The California Supreme Court ruled Monday that prohibiting sex offenders from living inside 2,000 feet a school infringes on their rights of privacy and liberty.
Registered sex offender Lee Austin fought to remain in his home with his family despite being within that distance of Lakeview Elementary School. The court based its decision on his case and three others in San Diego County.
Since his release last November, Austin has lived with his parents, and his mother told NBC 7 they have not had any difficulties.
"Sex offenders are very misunderstood. You really have to know the cases,” she said.
She did not wish to be identified by name and turned down an interview on camera. Her son was convicted in 2001 of lewd and lascivious acts with a child under the age of 14.
Beth Marshall, the mother of a fourth grader at Lakeview Elementary School, lobbied hard to get the school to do something about Austin's return home.
“I do know kids who are in his grade that walk right by that house every night,” Marshall said .
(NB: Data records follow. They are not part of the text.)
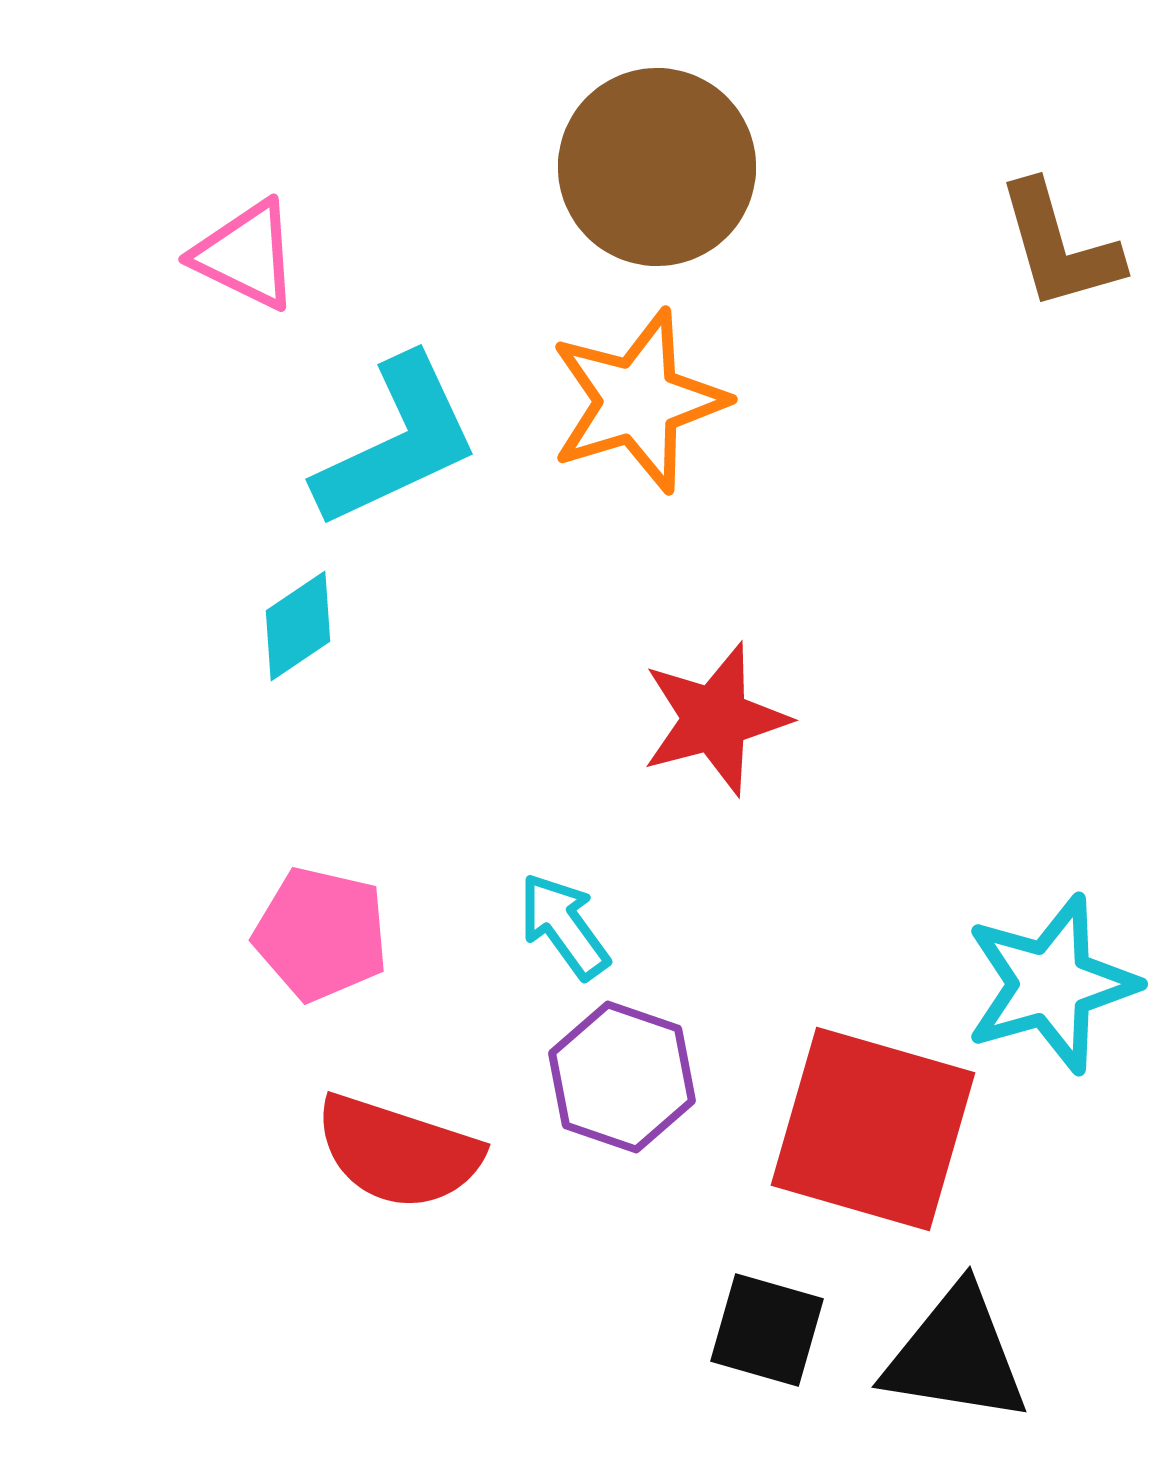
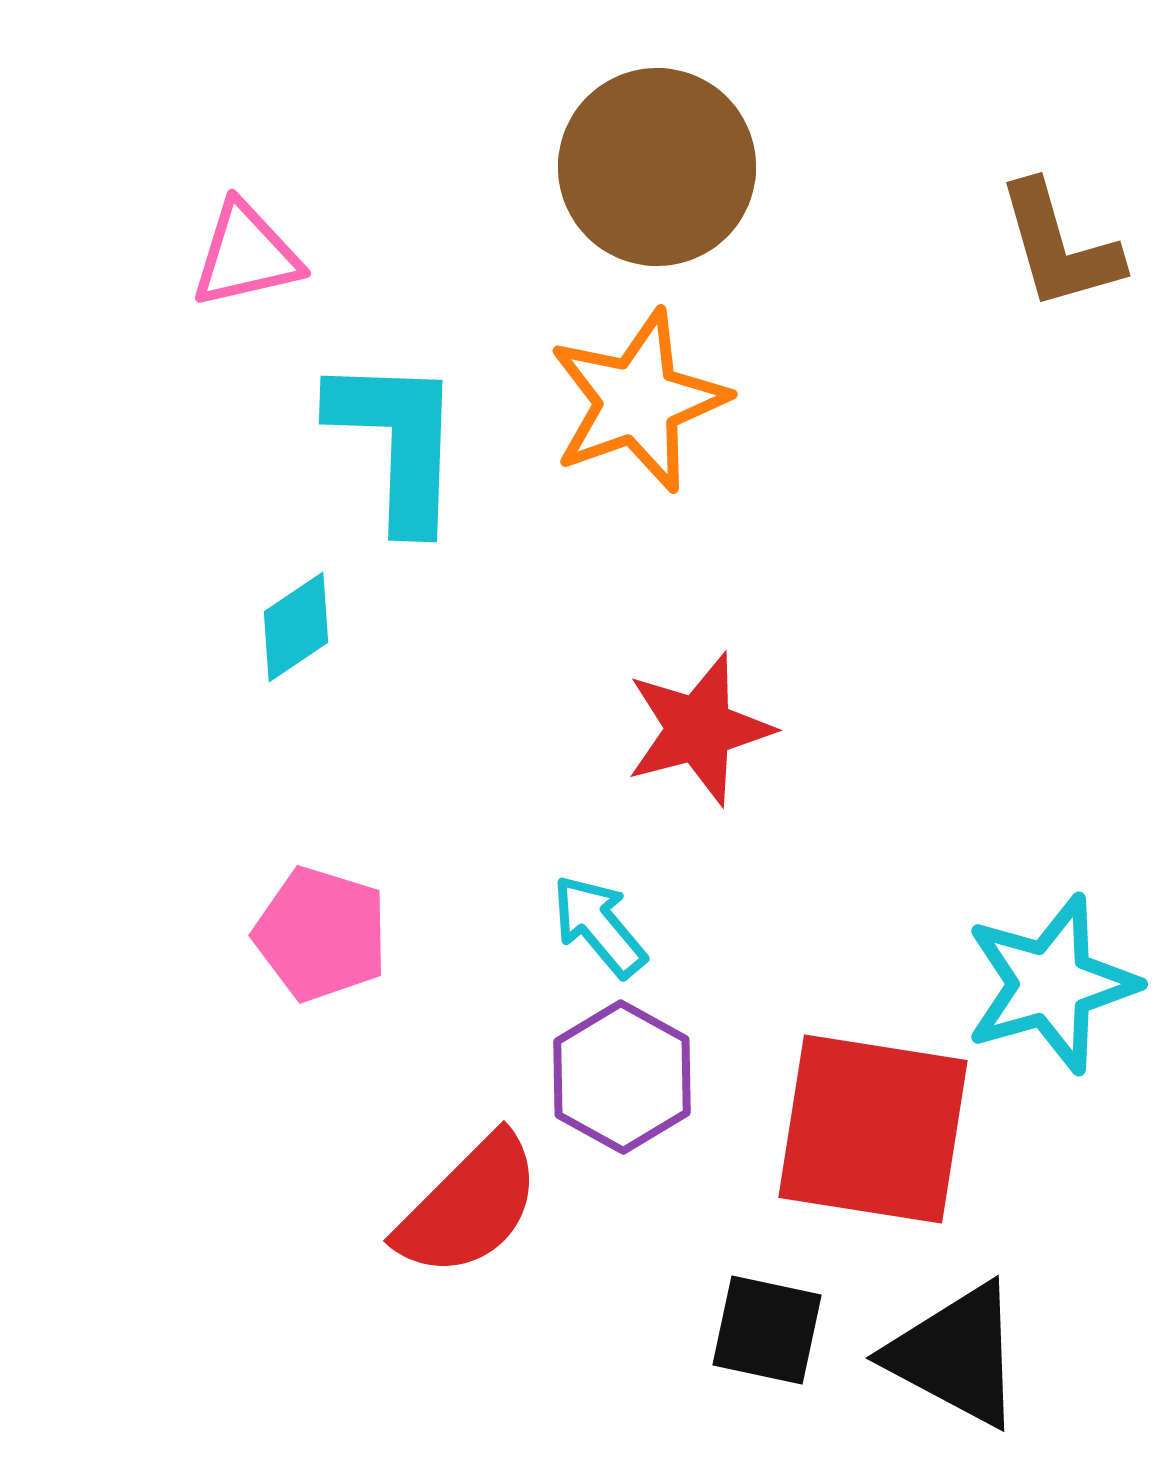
pink triangle: rotated 39 degrees counterclockwise
orange star: rotated 3 degrees counterclockwise
cyan L-shape: rotated 63 degrees counterclockwise
cyan diamond: moved 2 px left, 1 px down
red star: moved 16 px left, 10 px down
cyan arrow: moved 35 px right; rotated 4 degrees counterclockwise
pink pentagon: rotated 4 degrees clockwise
purple hexagon: rotated 10 degrees clockwise
red square: rotated 7 degrees counterclockwise
red semicircle: moved 71 px right, 54 px down; rotated 63 degrees counterclockwise
black square: rotated 4 degrees counterclockwise
black triangle: rotated 19 degrees clockwise
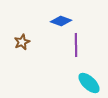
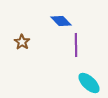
blue diamond: rotated 25 degrees clockwise
brown star: rotated 14 degrees counterclockwise
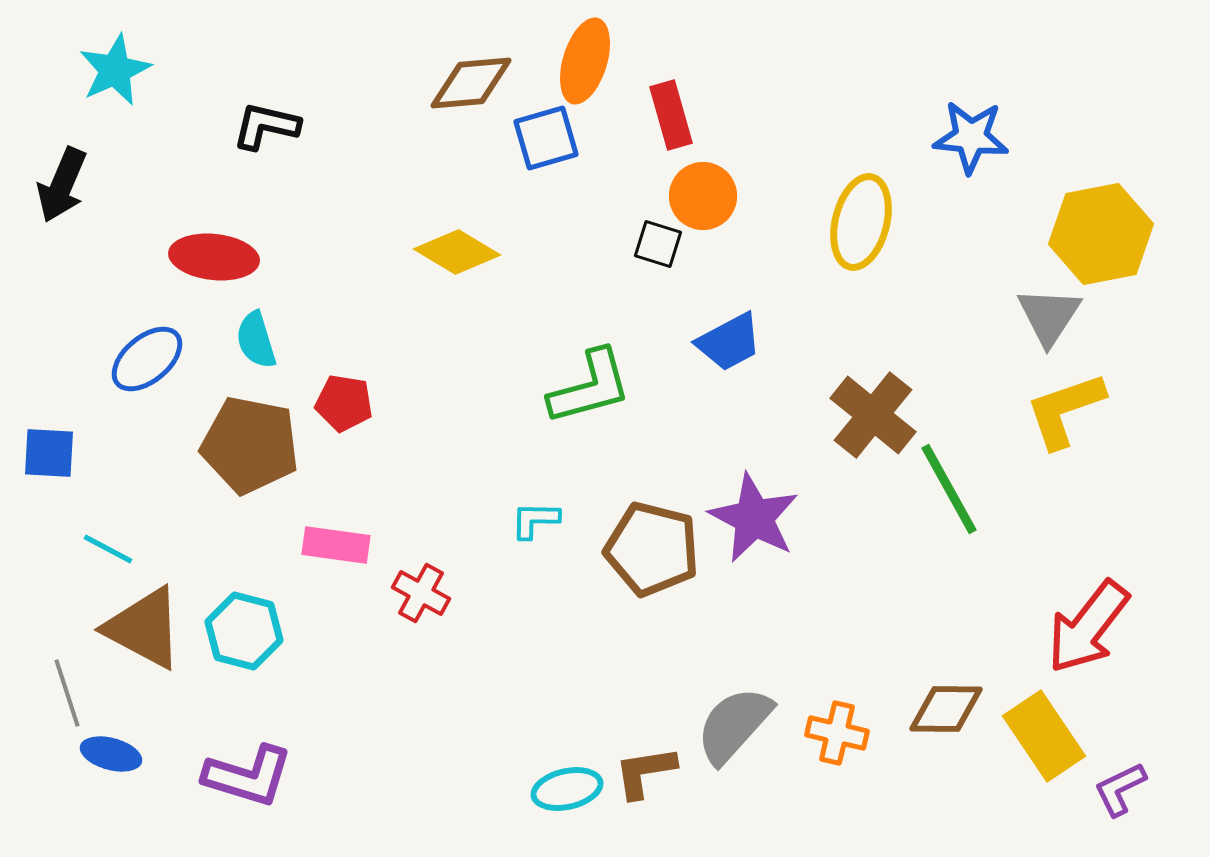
Gurney Warnberg has lived three houses down from the sex offender's family for three decades but did not know about a change in the neighborhood.
Still, the Supreme Court's decision to reverse an established state law is unsettling, he said.
“Those folks have problems and they have problems throughout their lives,” Warnberg said.
The court indicated residency restrictions increases the incidents of homelessness and deprives them of access to services available to parolees.
Austin's mother said the law “tries to destroy their lives. It's not good and it's not fair.”
The ruling only applies to San Diego County, but it could have statewide impact. It overturns a 2006 voter-approved ballot measure that required the 2,000-foot distance.
In its opinion, the court said sex offenders could still be forced to live more than 2,000 feet from schools, but the decision would have to be made on a case-by-case basis. The decision still needs review by the Department of Corrections & Rehabilitation.